Ansel Adams is famous for his black and white landscape photography. He was born on Feb.02 1902 in San Francisco and died on April 22nd 1984 at the age of 82. He spent most of his formative years in the San Francisco area and developed a love for the American West. He ultimately dedicated the bulk of his adult years to expertly capturing western landscapes, mostly in black-and-white through his photography. He loved the outdoors especially Yosemite National Park, and most people considered him to be an enthusiastic naturalist and environmentalist.

An interesting fact about Adams’ life, involves the playing of the piano. Beginning at the age of 12 he taught himself how to play the piano and it quickly became a passion. Soon he was being privately tutored by a piano composer and continued to take piano lessons for many years. He was diligent in his practicing and continued to grow and improve as the years went on. By the time he was 24 he was became so proficient at playing the piano that he seriously considered becoming a professional.

However, a career as a pianist was not to be. He ended up pursuing photography instead, but the training and discipline of his years on the piano provided a unique and focused artistic perspective that he readily applied to his photography. His musical training also created a depth and polish to his many lectures and teachings he gave on photography to so many people throughout his lifetime.

Ansel Adams along with another highly regarded portrait photographer, Fred Archer, developed what is known as the Zone System. The Zone system is a way to determine proper exposure for a subject through the camera lens. The system also allows for the adjustment of the contrast of the final print. The result was incredible clarity and depth that characterized Ansel Adams’ photographs as uniquely his. Both Adams and Fred Archer did want they could pass along this knowledge to others. In fact, for many years Fred Archer ran and taught at his own photography school.

In the mid-1920s, Adams experimented with soft-focus, etching, and other techniques of the pictorial photographers. However, Adams steered clear of hand-coloring which was also popular at the time. Instead, Adams used a variety of lenses to get different effects, but eventually rejected pictorialism for a more realistic approach which relied more heavily on sharp focus, heightened contrast, precise exposure, and darkroom craftsmanship.

This is where Adams really excelled and brought the art of photography to a new level. He knew how to use his photographic equipment to get best picture possible. He also knew how to develop the film in such a way that the captured image could be brought out to even greater effect with deeper tones and contrast. To this day there are few who can do what Adams did in photography.

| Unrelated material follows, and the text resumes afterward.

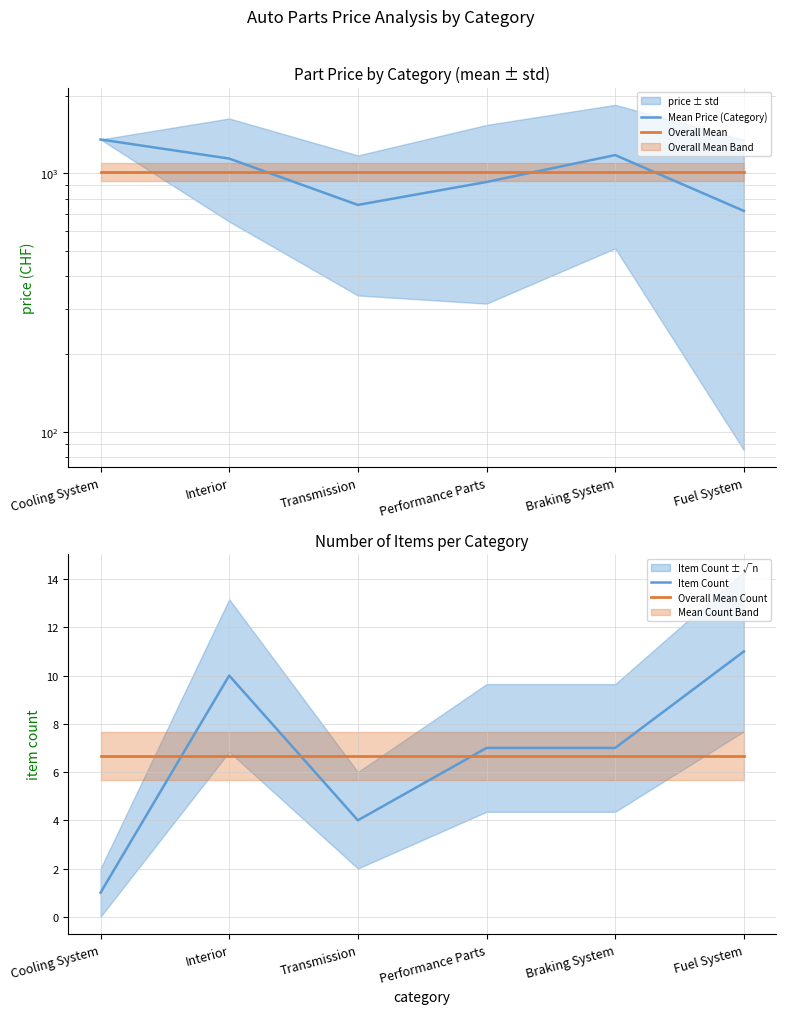

At Performance Parts, list the series in order from largest to smallest.

Overall Mean, Mean Price (Category), Item Count, Overall Mean Count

Ansel Adams also took hundreds of color photographs when stable forms of color film became available in the mid 1930′s. His subjects were still landscapes and wilderness but in strikingly beautiful color. He is still (and will always be) known for his black-and-white pictures. Many of his original photos go for tens of thousands of dollars today. You can see many of his photographs in museums and many lucky owners have his work in their private collections.